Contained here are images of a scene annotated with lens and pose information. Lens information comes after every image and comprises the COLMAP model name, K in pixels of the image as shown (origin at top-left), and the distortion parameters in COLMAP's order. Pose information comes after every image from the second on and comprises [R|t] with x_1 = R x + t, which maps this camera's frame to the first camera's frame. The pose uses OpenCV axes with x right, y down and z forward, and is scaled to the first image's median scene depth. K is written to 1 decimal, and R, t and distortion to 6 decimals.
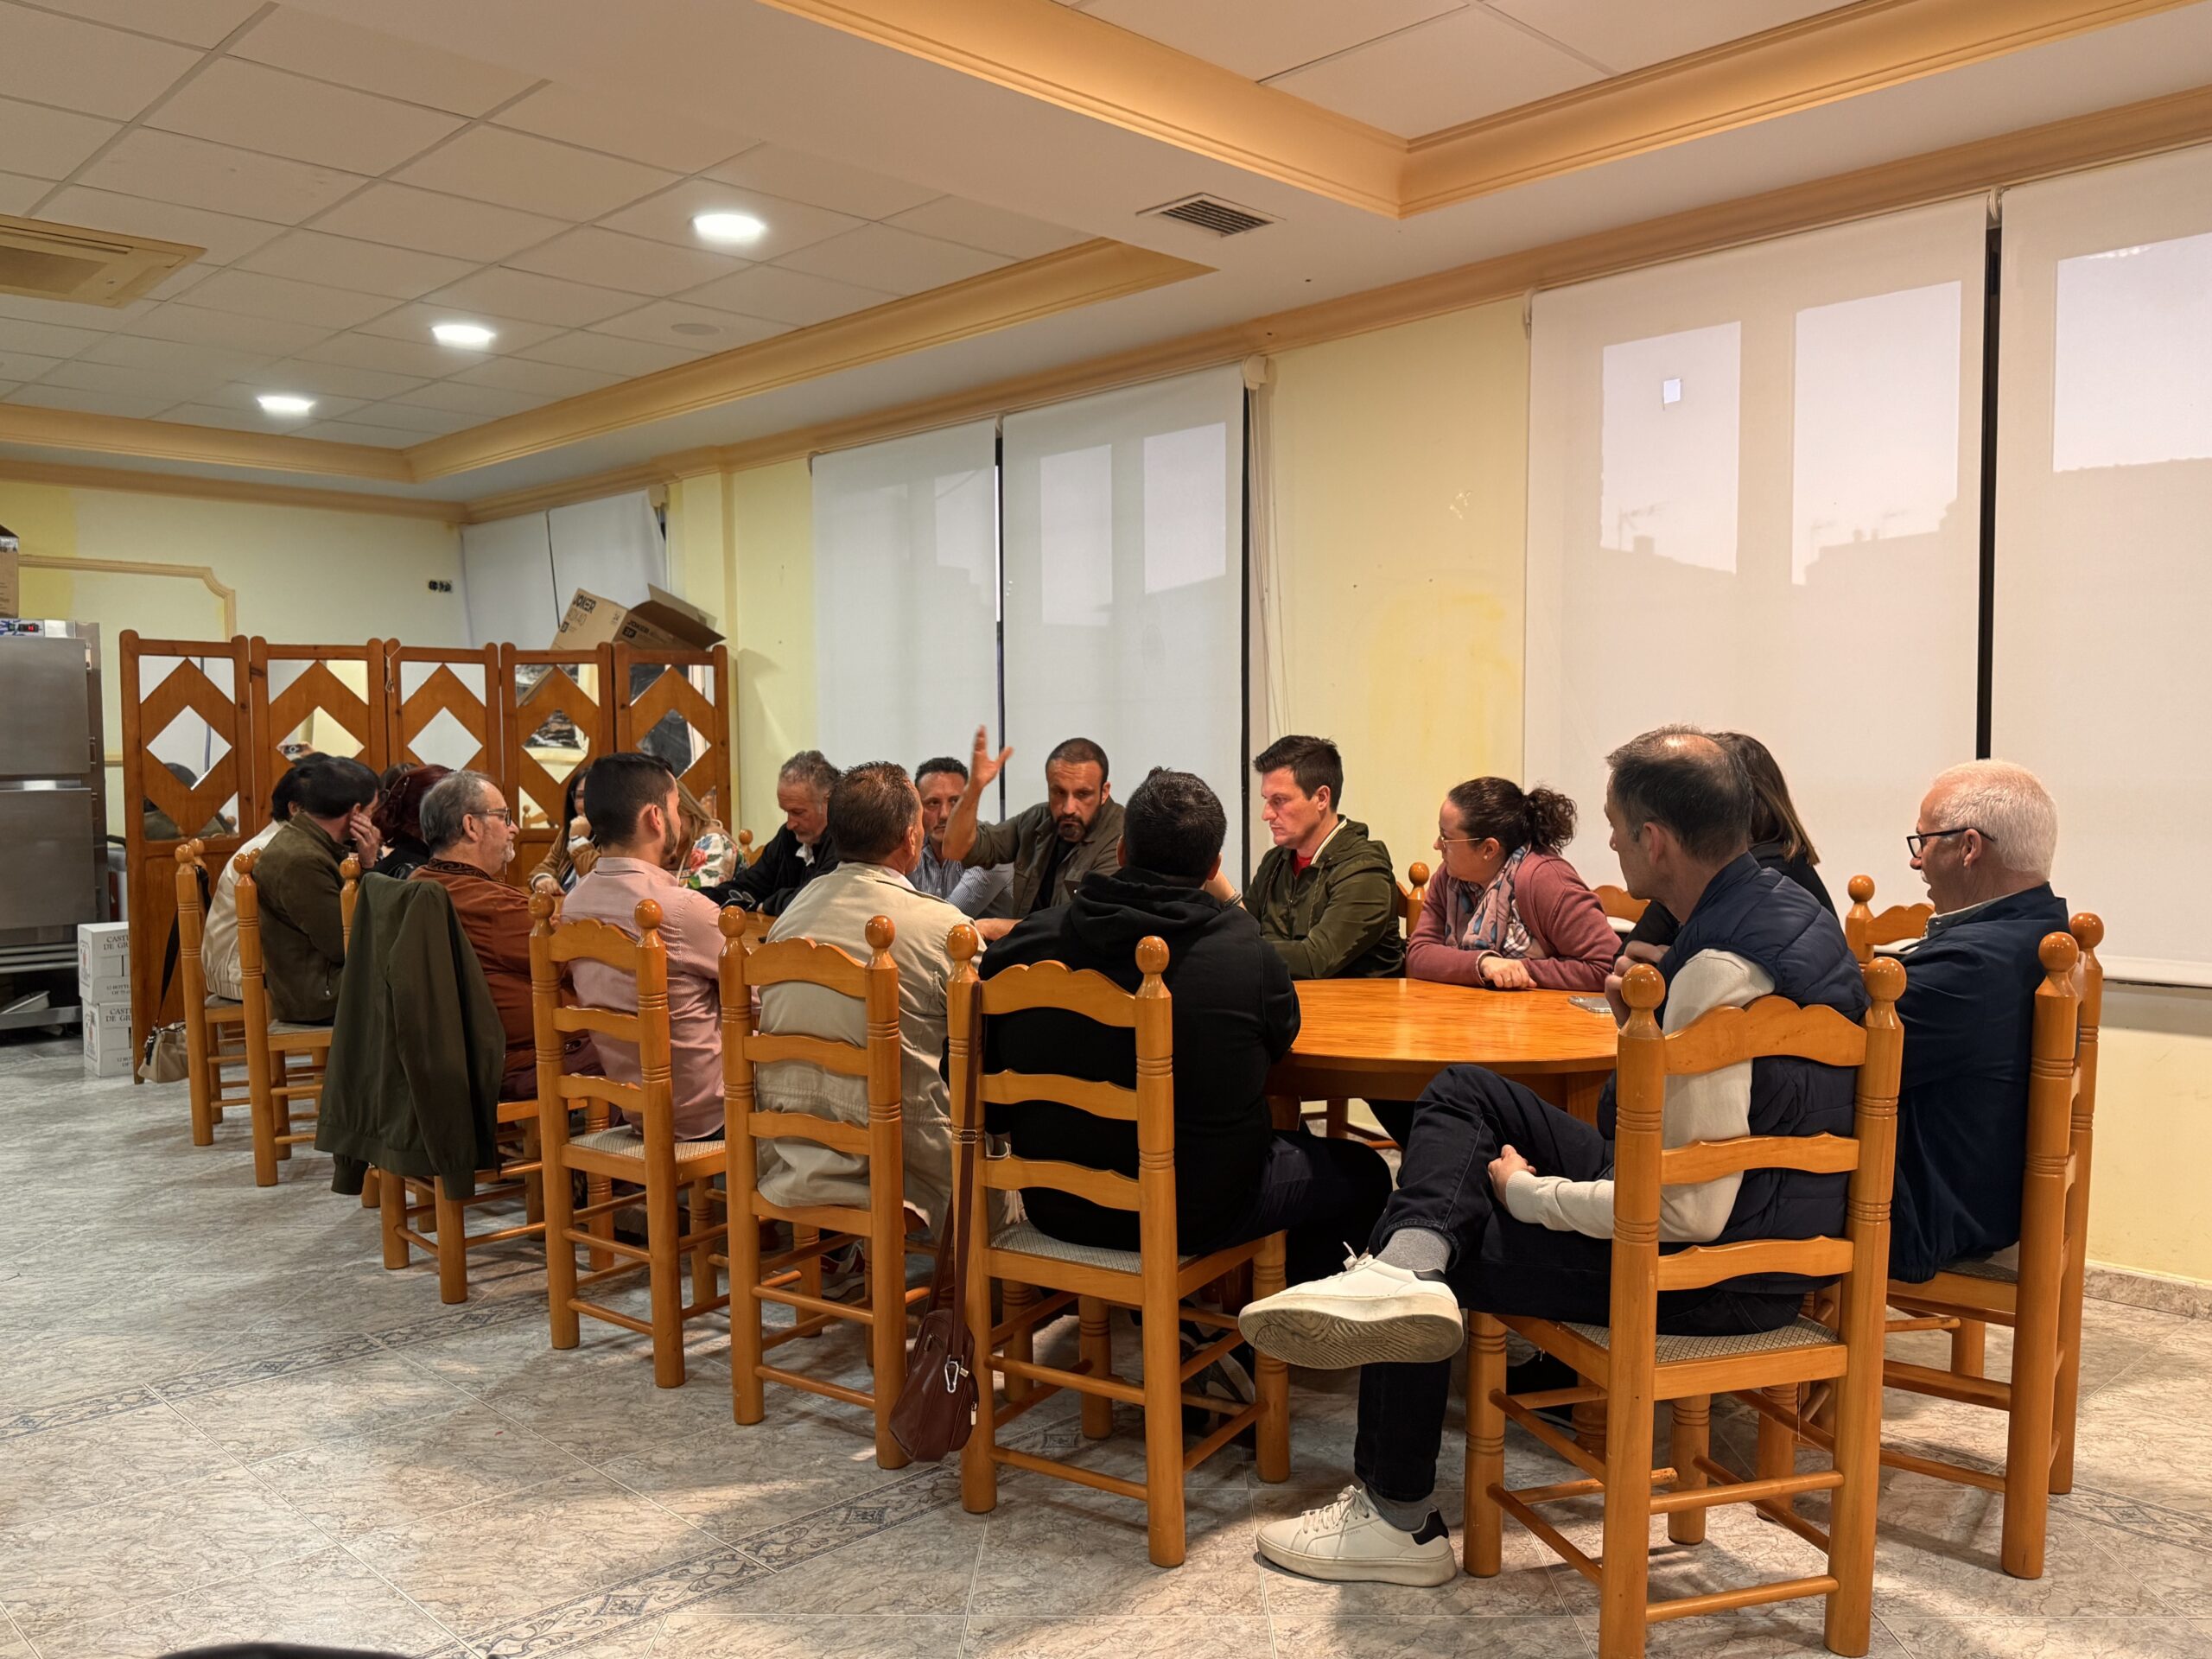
lens RADIAL K [[1709.2, 0, 1116.2], [0, 1709.2, 838.9], [0, 0, 1]] dist [0.011345, -0.003729]
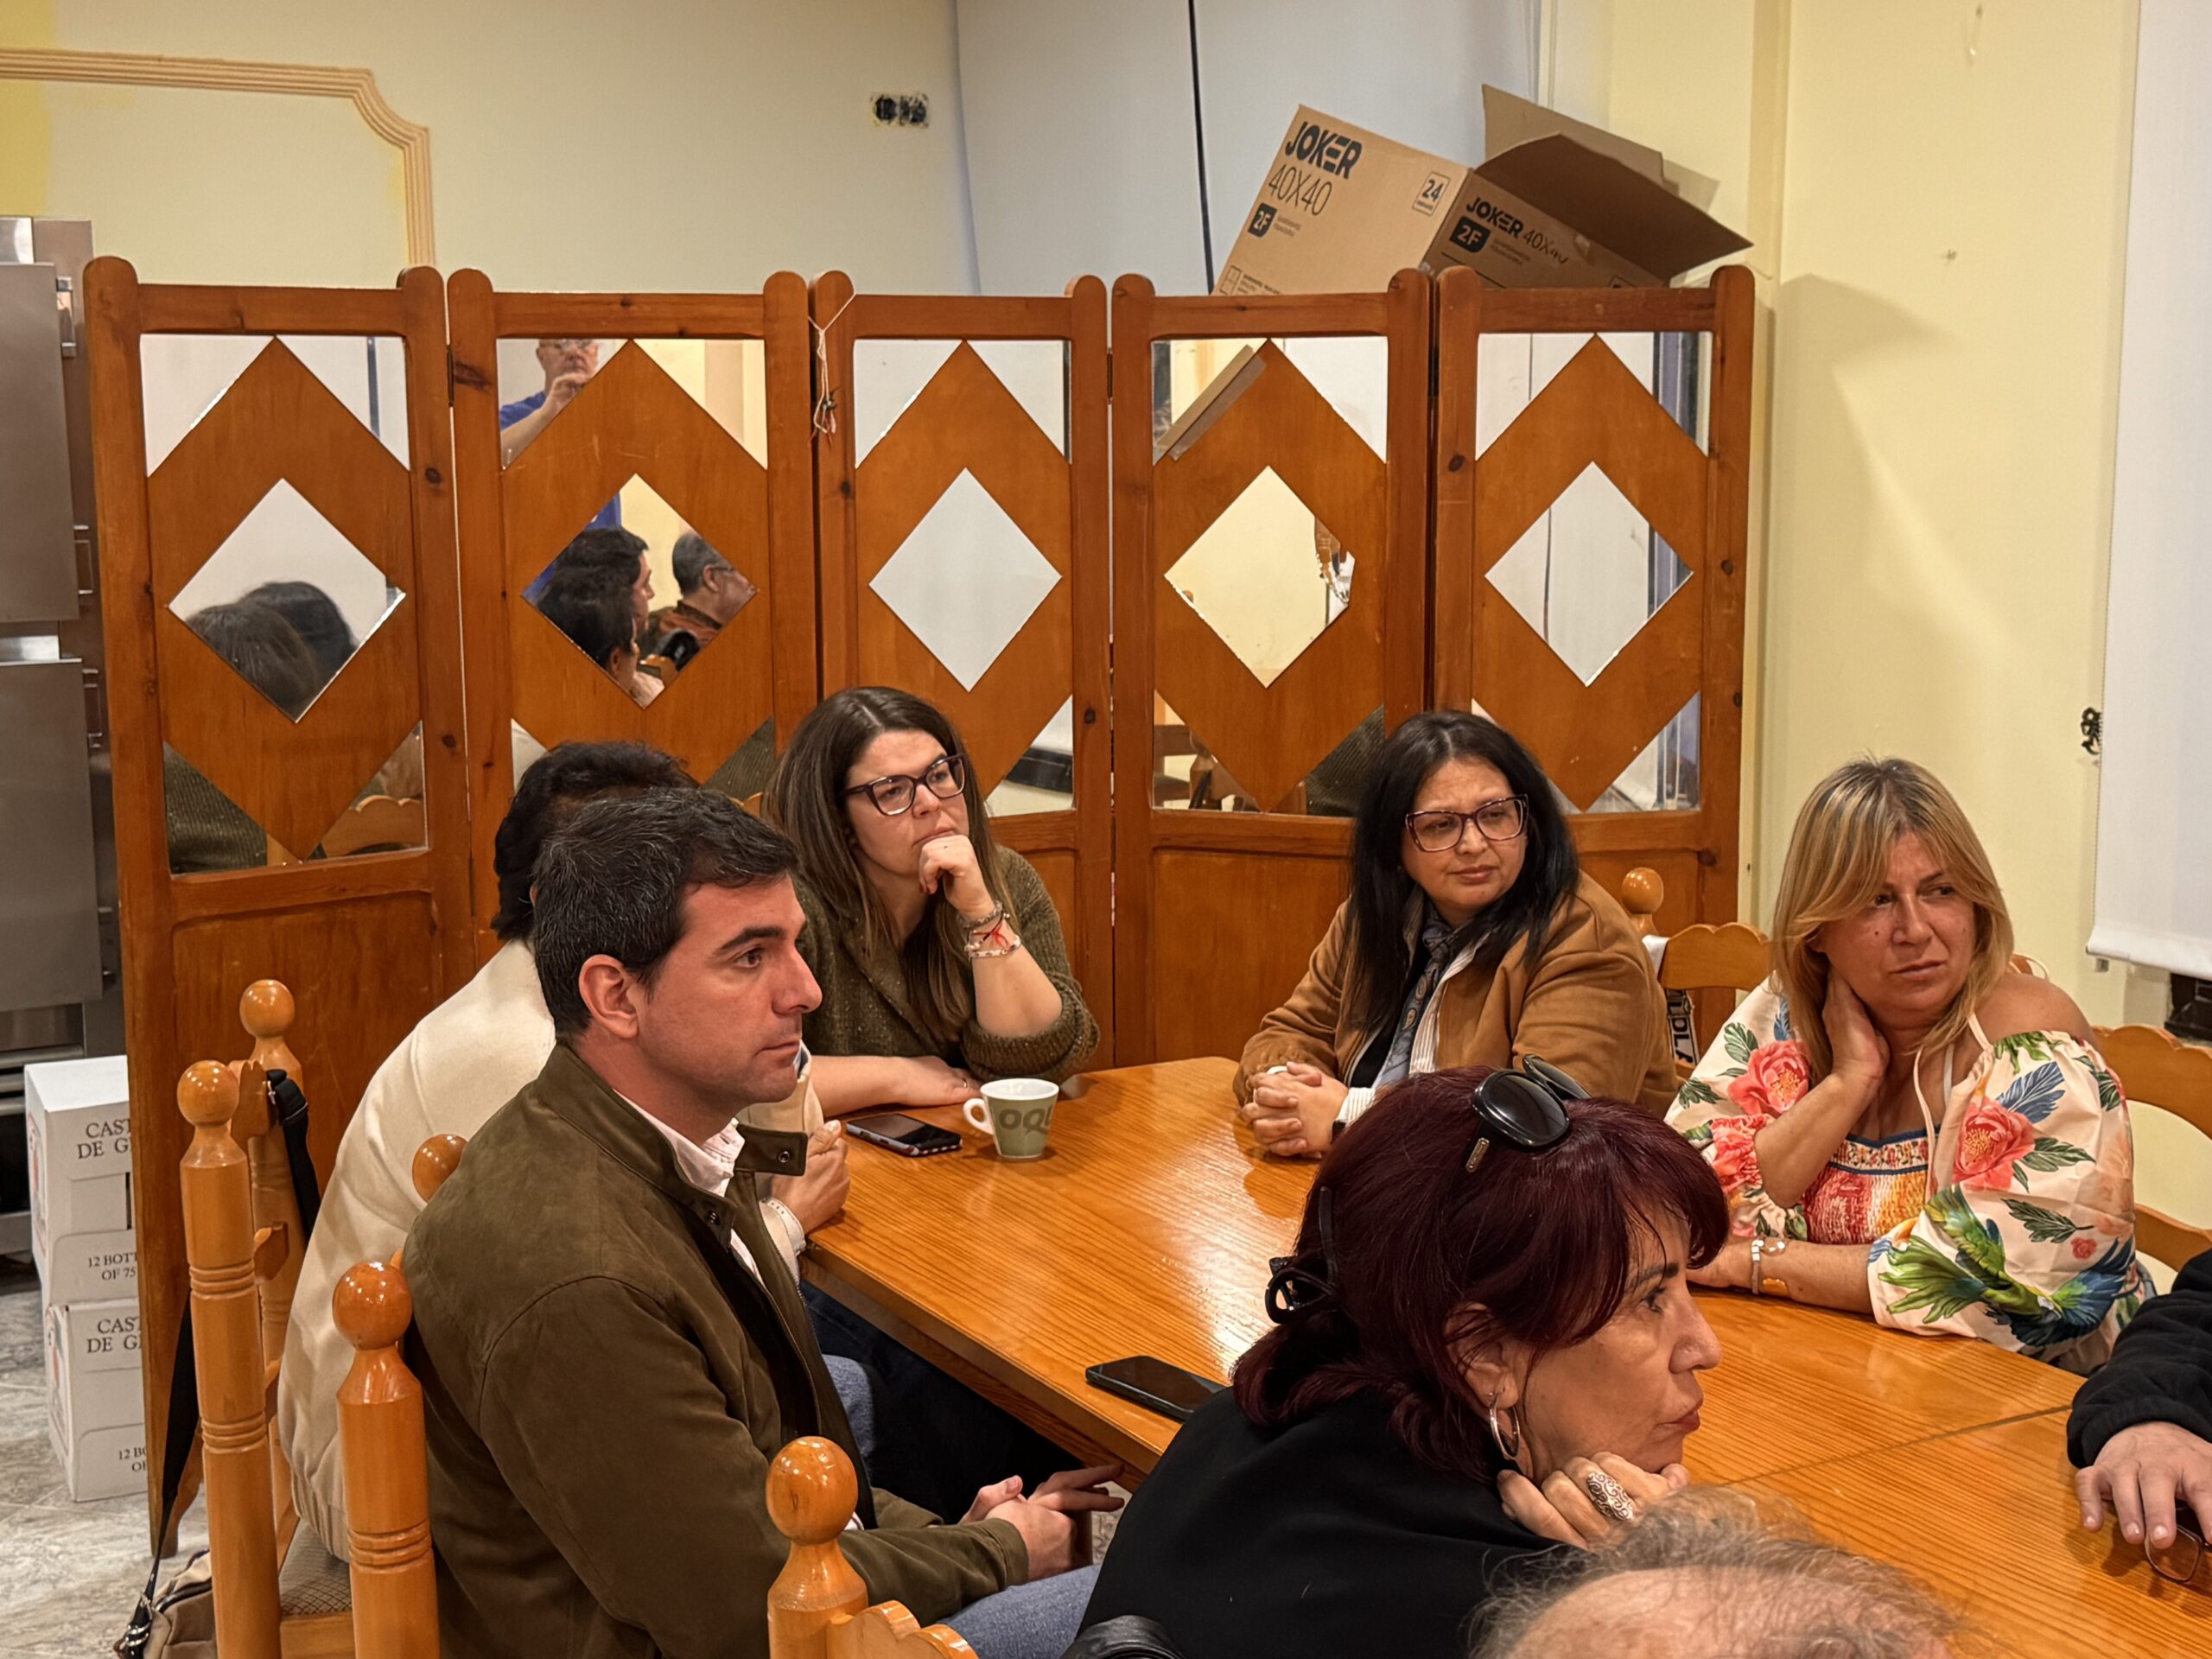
lens RADIAL K [[2990.5, 0, 1102.8], [0, 2990.5, 830.2], [0, 0, 1]] dist [0.183917, 0.000000]
pose [[0.962505, 0.039803, -0.268329, -0.194543], [-0.014856, 0.995426, 0.094369, -0.060490], [0.270858, -0.086845, 0.958694, 0.407391]]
^^^^^^^^
• **Exercise requirements**
Set down every line of the data above word for word, omitting the pictures.

• **Result of this task**
Contained here are images of a scene annotated with lens and pose information. Lens information comes after every image and comprises the COLMAP model name, K in pixels of the image as shown (origin at top-left), and the distortion parameters in COLMAP's order. Pose information comes after every image from the second on and comprises [R|t] with x_1 = R x + t, which maps this camera's frame to the first camera's frame. The pose uses OpenCV axes with x right, y down and z forward, and is scaled to the first image's median scene depth. K is written to 1 decimal, and R, t and distortion to 6 decimals.
lens RADIAL K [[1709.2, 0, 1116.2], [0, 1709.2, 838.9], [0, 0, 1]] dist [0.011345, -0.003729]
lens RADIAL K [[2990.5, 0, 1102.8], [0, 2990.5, 830.2], [0, 0, 1]] dist [0.183917, 0.000000]
pose [[0.962505, 0.039803, -0.268329, -0.194543], [-0.014856, 0.995426, 0.094369, -0.060490], [0.270858, -0.086845, 0.958694, 0.407391]]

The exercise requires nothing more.